Data Archiving

As part of reproducible research, it is critical to make data and replication files publicly available. Within political science, The Dataverse Network is increasingly seen as the disciplinary standard for where and how to permanently archive data and replication files. This tutorial works through how to archive study data, files, and metadata at The Dataverse Network directly through R.

The Dataverse Network

The Dataverse Network, created by the Institute for Quantitative Social Science at Harvard University, is software and an associated network of websites that permanently archive social data for postereity. The service is free to use, relatively simple, and strengthened by a recently added Application Programming Interface (API) that allows researchers to deposit into the Dataverse directly from R through the dvn package.

The dvn package

To deposit data in the Dataverse, you need to have an account. You can pick which dataverse website you want to use, but I recommend using the Harvard Dataverse, where much political science data is stored.
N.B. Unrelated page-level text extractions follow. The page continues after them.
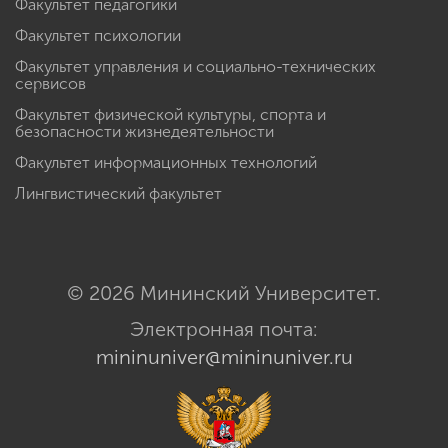
Факультет педагогики
Факультет психологии
Факультет управления и социально-технических
сервисов
Факультет физической культуры, спорта и
безопасности жизнедеятельности
Факультет информационных технологий
Лингвистический факультет
© 2026 Мининский Университет.
Электронная почта:
mininuniver@mininuniver.ru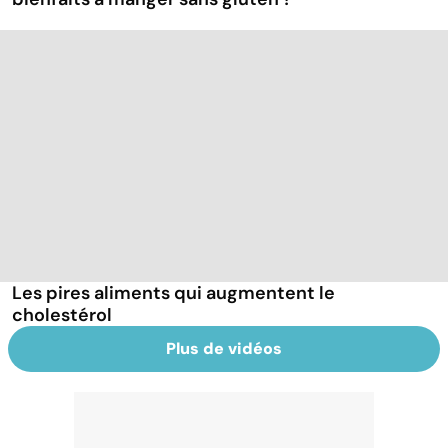
Les pires aliments qui augmentent le
cholestérol
Plus de vidéos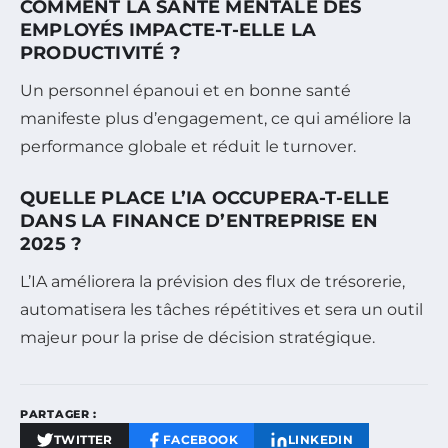
COMMENT LA SANTÉ MENTALE DES
EMPLOYÉS IMPACTE-T-ELLE LA
PRODUCTIVITÉ ?
Un personnel épanoui et en bonne santé
manifeste plus d’engagement, ce qui améliore la
performance globale et réduit le turnover.
QUELLE PLACE L’IA OCCUPERA-T-ELLE
DANS LA FINANCE D’ENTREPRISE EN
2025 ?
L’IA améliorera la prévision des flux de trésorerie,
automatisera les tâches répétitives et sera un outil
majeur pour la prise de décision stratégique.
PARTAGER :
TWITTER
FACEBOOK
LINKEDIN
Once you create an account and configure a personal dataverse, you can do almost everything else directly in R. To get started, install and load the dvn package:

install.packages("dvn", repos = "http://cran.r-project.org")
## Warning: package 'dvn' is in use and will not be installed
library(dvn)

Once installed, you'll need to setup your username and password using:

options(dvn.user = "username", dvn.pwd = "password")

Remember not to share your username and password with others. Since the remainder of this tutorial only works with a proper username and password, the following code is commented out, but should run on your machine: You can check to make sure your login credentials work by retrieving your Service Document:

# dvServiceDoc()

If that succeeds, then you can easily create a study by setting up some metadata (e.g., the title, author, etc. for your study) and then using dvCreateStudy to create that the study listing.

# writeLines(dvBuildMetadata(title='My Study'),'mystudy.xml') created <-
# dvCreateStudy('mydataverse','mystudy.xml')

Then, you need to add files. dvn is versatile with regard to how to do this, allowing you to submit either filenames as character strings:

# dvAddFile(created$objectId,filename=c('file1.csv','file2.txt'))

dataframes currently loaded in memory:

# dvAddFile(created$objectId,dataframe=mydf)

or a .zip file containing multiple files:

# dvAddFile(created$objectId,filename='files.zip')

You can then confirm that everything has been uploaded successfully by examining the Study Statement:

# dvStudyStatement(created$objectId)

If everything looks good, you can then release the study publicly:

# dvReleaseStudy(created$objectid)

The dvn package also allows you to modify the metadata and delete files, but the above constitutes a complete workflow to making your data publicly available. See the package documentation for more details.

Searching for data using dvn

dvn additionally allows you to search for study data directly from R. For example, you can find all of my publicly available data using:

search <- dvSearch(list(authorName = "leeper"))
## 6 search results returned

Thus archiving your data on The Dataverse Network makes it readily accessible to R users everywhere, forever.